### ASSIGNED TASK:
Extract from the listing each line in which the word "Kartenaufrufe" appears.

(Beginning of DATA FOR THIS TASK)

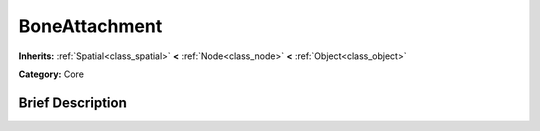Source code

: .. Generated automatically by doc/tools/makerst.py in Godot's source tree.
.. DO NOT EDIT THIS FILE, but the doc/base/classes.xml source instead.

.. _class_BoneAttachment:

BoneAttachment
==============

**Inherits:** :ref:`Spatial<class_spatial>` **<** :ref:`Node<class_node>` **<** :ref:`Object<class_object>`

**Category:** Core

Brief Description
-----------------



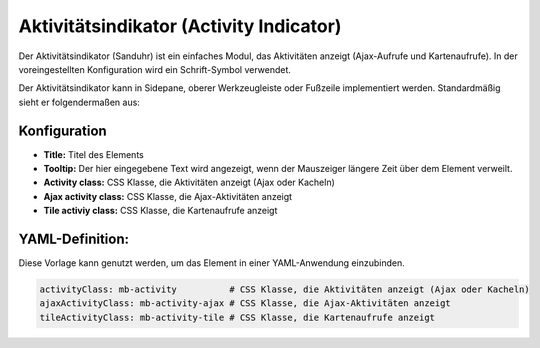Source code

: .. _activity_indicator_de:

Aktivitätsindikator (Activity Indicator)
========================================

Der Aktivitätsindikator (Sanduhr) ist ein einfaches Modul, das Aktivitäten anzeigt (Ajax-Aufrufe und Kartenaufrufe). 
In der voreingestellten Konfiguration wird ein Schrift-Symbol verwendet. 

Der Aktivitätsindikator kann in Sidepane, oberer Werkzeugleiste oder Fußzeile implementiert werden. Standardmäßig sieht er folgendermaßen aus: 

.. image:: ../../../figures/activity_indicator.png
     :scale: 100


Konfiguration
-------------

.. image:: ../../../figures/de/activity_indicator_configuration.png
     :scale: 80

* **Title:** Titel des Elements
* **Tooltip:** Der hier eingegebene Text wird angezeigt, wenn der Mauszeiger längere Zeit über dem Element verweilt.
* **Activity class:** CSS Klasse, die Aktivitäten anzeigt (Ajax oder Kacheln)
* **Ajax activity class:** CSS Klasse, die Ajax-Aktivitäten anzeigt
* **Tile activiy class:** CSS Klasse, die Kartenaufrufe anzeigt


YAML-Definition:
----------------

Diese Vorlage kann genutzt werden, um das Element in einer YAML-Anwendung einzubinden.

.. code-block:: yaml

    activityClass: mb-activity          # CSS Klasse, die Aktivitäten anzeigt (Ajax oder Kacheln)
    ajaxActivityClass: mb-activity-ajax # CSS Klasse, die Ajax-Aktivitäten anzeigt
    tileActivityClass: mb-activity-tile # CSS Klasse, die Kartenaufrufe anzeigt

(End of DATA FOR THIS TASK)
(Beginning of DATA FOR THIS TASK)

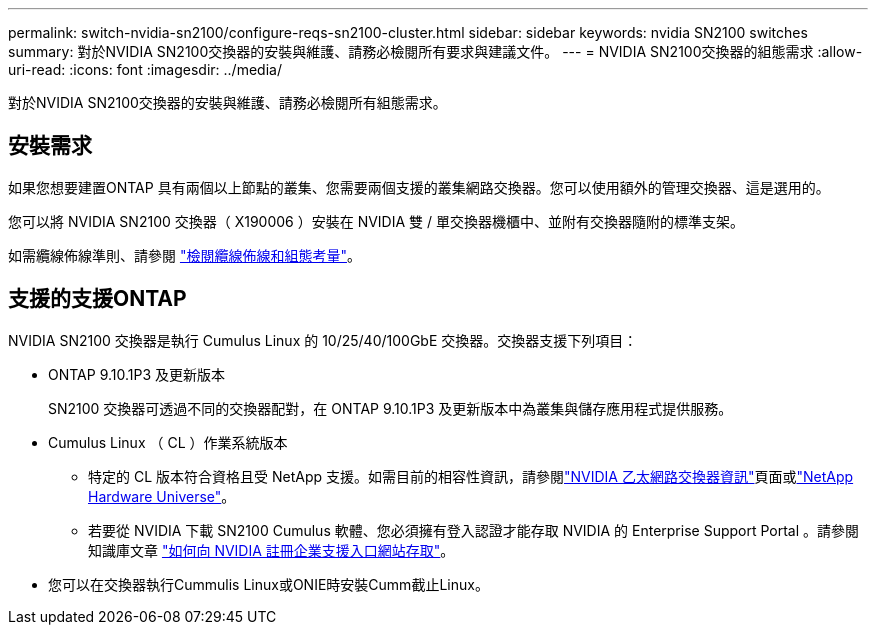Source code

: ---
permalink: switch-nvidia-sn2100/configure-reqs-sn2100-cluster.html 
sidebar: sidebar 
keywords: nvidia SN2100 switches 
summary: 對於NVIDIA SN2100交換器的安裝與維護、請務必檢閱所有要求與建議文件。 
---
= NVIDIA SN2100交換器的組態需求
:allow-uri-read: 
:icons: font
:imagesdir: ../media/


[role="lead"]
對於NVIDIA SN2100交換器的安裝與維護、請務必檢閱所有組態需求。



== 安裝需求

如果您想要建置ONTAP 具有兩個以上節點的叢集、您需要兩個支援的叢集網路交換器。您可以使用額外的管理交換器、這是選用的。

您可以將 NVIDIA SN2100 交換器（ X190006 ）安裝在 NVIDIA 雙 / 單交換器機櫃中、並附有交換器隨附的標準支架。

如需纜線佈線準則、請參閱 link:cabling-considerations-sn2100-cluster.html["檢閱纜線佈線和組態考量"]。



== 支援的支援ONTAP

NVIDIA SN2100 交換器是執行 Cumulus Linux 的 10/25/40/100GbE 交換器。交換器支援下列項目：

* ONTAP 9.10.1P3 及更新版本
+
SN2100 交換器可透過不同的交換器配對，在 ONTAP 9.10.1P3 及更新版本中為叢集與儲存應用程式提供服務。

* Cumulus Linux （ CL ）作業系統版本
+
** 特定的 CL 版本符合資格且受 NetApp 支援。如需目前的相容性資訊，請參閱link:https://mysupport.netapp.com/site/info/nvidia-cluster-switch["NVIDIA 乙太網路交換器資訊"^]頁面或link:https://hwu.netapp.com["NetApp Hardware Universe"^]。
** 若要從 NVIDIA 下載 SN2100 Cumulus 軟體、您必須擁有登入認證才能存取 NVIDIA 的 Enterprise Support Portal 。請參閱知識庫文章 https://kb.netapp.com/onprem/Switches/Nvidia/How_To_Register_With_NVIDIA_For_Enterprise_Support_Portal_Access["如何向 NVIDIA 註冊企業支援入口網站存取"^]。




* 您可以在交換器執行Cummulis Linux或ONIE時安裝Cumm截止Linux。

(End of DATA FOR THIS TASK)

### RESPONSE AREA:
Der Aktivitätsindikator (Sanduhr) ist ein einfaches Modul, das Aktivitäten anzeigt (Ajax-Aufrufe und Kartenaufrufe). 
* **Tile activiy class:** CSS Klasse, die Kartenaufrufe anzeigt
    tileActivityClass: mb-activity-tile # CSS Klasse, die Kartenaufrufe anzeigt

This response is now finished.